Hop on The Service Bus
Whether you are talking in American English or British English we’re all familiar with what a bus is. This familiar mode of urban transport moves people from point to point. Even though it allows people to move between two points, it allows movement between any two points on its route. In fact, you could use the same bus to travel from point A to B, then later to travel from point B to point C. Finally, you can travel back to point A from point C, totally independently of point B. In technology then, it is hardly surprising, that when we take a similar approach to integration, it is also known as a bus. The formal name is actually an Enterprise Service Bus, and for anyone who is hearing this for the first time, the Wikipedia definition is here. I would like to offer my own explanation though, albeit simplified: Just as our urban transport network allows people to hop on and off connecting multiple stops, an Enterprise Service Bus allows data to be connected and flow between multiple systems. For anyone technical, that might be dumbing it down a bit, but the logic is there. The ability to enable communication between multiple points, rather than just one to one. This is often referred to as one to many. I plan to talk a lot about service bus architecture in the future, but now I’ve introduced it here, I’m going to look at one of the uses, Digital Key.
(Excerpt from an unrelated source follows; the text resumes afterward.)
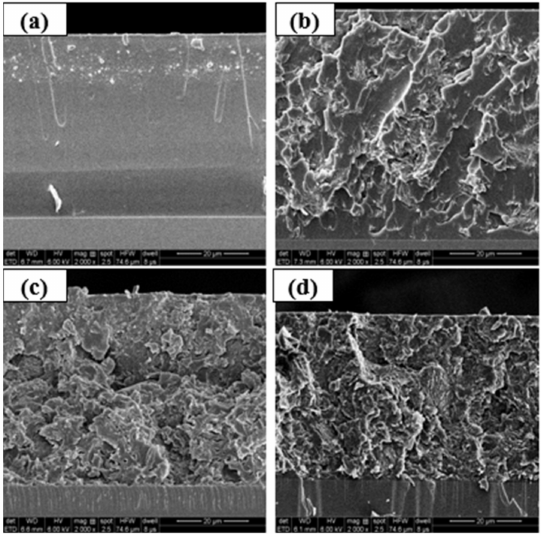
Figure 2. Cross-section SEM images of EP coatings with different rGO doping concentrations:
Digital Keys have been talked about a lot for over 5 years now. Many chains have implemented them with varying degrees of success. In a world that has been impacted by COVID-19, unsuccessful implementations of digital key are no longer an option. We have been subjected to a world of social distancing and contactless delivery, and this isn’t going away anytime soon. In previous articles I have talked about using the guests own device for controlling smart rooms or TV’s. Well the same applies here. This time, we are using the guest device to control the door lock. The premise of digital key. The reason I bring digital key up in an article about service bus architecture, is the strong reliance on an integrated solution. Thinking that digital key only relies on integration with door locks would be naïve. While the primary aim of digital key is delivery of the key to a smartphone to allow a room door to be opened, the journey starts much earlier. Successful digital key must be combined with digital check in to achieve a successful, contactless, guest experience. I’m sure you’re ahead of me here, but you can see how this requires that integrated experience I talk of. With the integrated experience the guest can enter their details on the smartphone, select a room, check in, receive a key and head straight to their room. No handling of cards, papers, pens, foreign devices. Totally contactless. This is exactly what the guest will demand. So, are you ready to deliver?
Guests Demand Digital
The guest of the future will demand a contactless, digital check in, that is without doubt. When I say the guest of the future though, this is not some far away future, this is the guest that enters your hotel upon reopening. The guest that wasn’t so technically savvy before, but now does regular Zoom calls. The guest that avoided technology in favour of the in-room phone will now want minimum contact. The guest that preferred things in their hand rather than digital, will now favour their own device. All the solutions you present them will need to be joined up, and enterprise service bus is the answer. Maybe you are worried that you will miss that human communication with the guest, that makes hospitality what it is. Don’t forget though, human interaction needn’t be face to face. As I said above, this is one small application of service bus. In coming articles, I will be talking about many other uses, just to show you have starting with the integration can bring success for you, and your guests in a world impacted by COVID-19. Including keeping that personal touch and high level of communication that keeps your guests coming back. Until then, take care and stay safe!